I started to help out more with cleaning and shopping, and cooking dinner. I would ask when she will be home so that I can time dinner correctly...it was always cold when she got home because it was always two more later than what she said. 

I met her work friend once for drinks and was being rude for being nervously silent and then never invited me again, but I remember she was the same quiet when she initially met my friends. I also enjoy just drinking beer and watching sports at home, or just a simple bar. The places she would go were sexually eccentric, with her gay BBF...they are inseparable. He is just the latest. Each time she find a best friend, either boy or girl, that's who she wants to spend her time with, because it's fun, no commitment, and whatever else. I always saw my wife as my best friend, but never felt like one. Didn't feel like a friend sometimes either...I was just her husband. We would fight about that BTW.

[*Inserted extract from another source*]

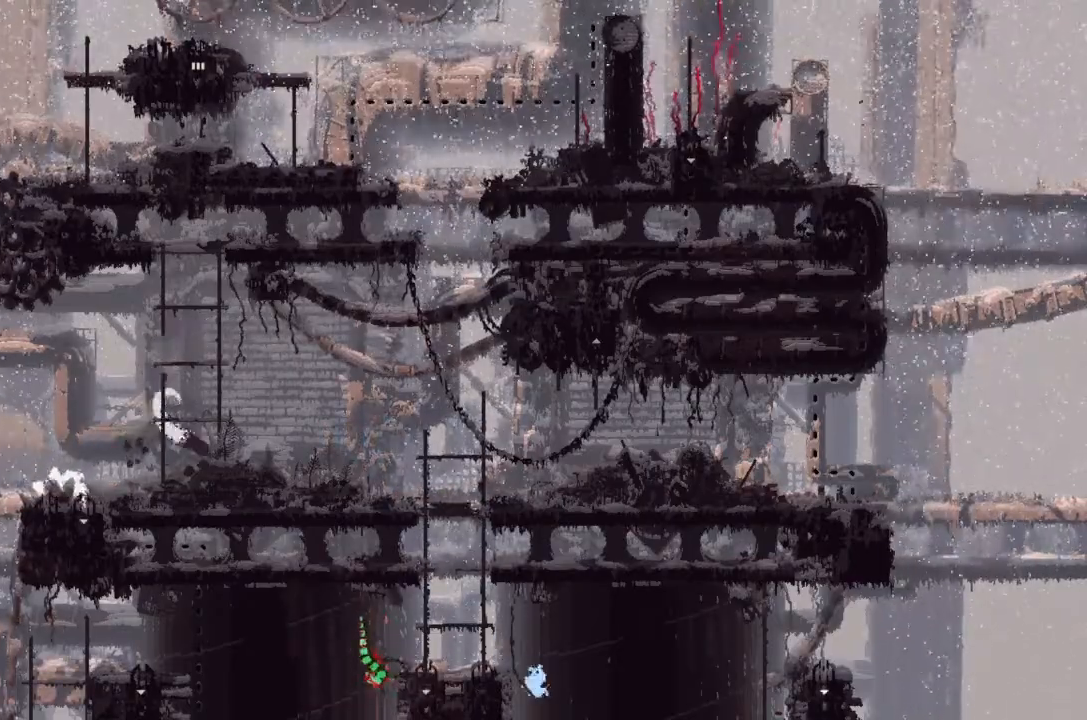
{"keys": ["right"], "events": [[433, "right", "down"]]}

All I wanted was to be recognized for my hard work, dedication, efforts, and an acknowledgment of respect as a provider, and emotional support when asked. I would become so frustrated about the absence of these feelings and would express my displeasure as anger and yelling. Nothing was physical...just words.

I went to Tahoe with some friends for the weekend and when I cam home, she was gone with all of her stuff and all I had was a 3-line letter she left behind.

We would still talk and there were times that our love would rekindle, but I was always the blame of her problems. And that year went on and off. I loved her dearly, and literally gave her everything I had when I had nothing myself. I had no job and only what I was receiving from the VA for income, which after paying bills, didn't leave much room for having a life.

Needless to say, that year was a lot of love and even more yelling. I was so upset because I only wanted to be acknowledged for my efforts to keep her happy, but I was only told about what I had done that didn't. It was never what is happening right now, but what happened last year or two years ago.

I got myself together, better living situations, a job, and picked up some hobbies. I wrote her every week and then one day she responds, and from there we have a 10 weeks run of no problems. She gets scares and runs...and she's gone again. Then we did out taxes in February, and from there we had a run that lasted 16 weeks, and now here we are today. For the past 6 weeks I have been dismissed and she tells me that it is over for reals this time...that she means it...and it's not about the success we've had the last year, it's still about what happened two years ago in her mind.

I can't ask her to change, because she must do what she wants. The way things are going though, I have a woman that I have loved for 7 years, no kids, and no closure. History has shown that if I write or try to call once a week, sooner or later something for the positive may happen, but I can't see the future. It's not about finding the right person, it's about loving the person you found.


----------



## ConanHub (Aug 9, 2013)

Umm....

So every time she goes, is she having sex with others?

There is nothing here to save.

Drop her and get a wife. She appears to be some type of super, serial cheater, party girl who keeps you as a landing pad.

Don't waist anymore time. She is a lizard.
_Posted via Mobile Device_


----------



## sd315 (Aug 4, 2015)

I don't think that is necessarily the case. It is obvious that she has trust issues, and possible some sort of personality disorder. But I love her...I truly love here. Yes, if anything, I will come out a better, stronger person from the change and realizations I've made in my life, but other than the silent-treatment, she hasn't done anything else against me that I would call questionable. Now, if her gay BBF turned out to be more than that, I can see an issue, but I am not going to waste time thinking about the least likely thing that could be happening.


----------



## ConanHub (Aug 9, 2013)

Ok. 
_Posted via Mobile Device_


----------



## Dyokemm (Apr 24, 2013)

I think you just need to work on making your D as fair and painless as possible at this point.

I know you don't want to look, but this pattern SCREAMS out an on again/off again A with some POSOM.

Only throwing that out there for the times you start driving yourself crazy over the 'why?' to try and comprehend what has happened to your M and life.

Unfortunately, that is probably where you are going to find your answer if you go looking.....your story is similar to many others on here.

Want to guess what nearly all of those H's eventually discovered?

Sorry you have to go through this....but get yourself out ASAP.

And DO NOT let her emotionally pull you back in again....and she WILL try if things go sour with POSOM again.

She has been using you as a Plan B during her A relationship.

Protect yourself from being used like this again in the future.


----------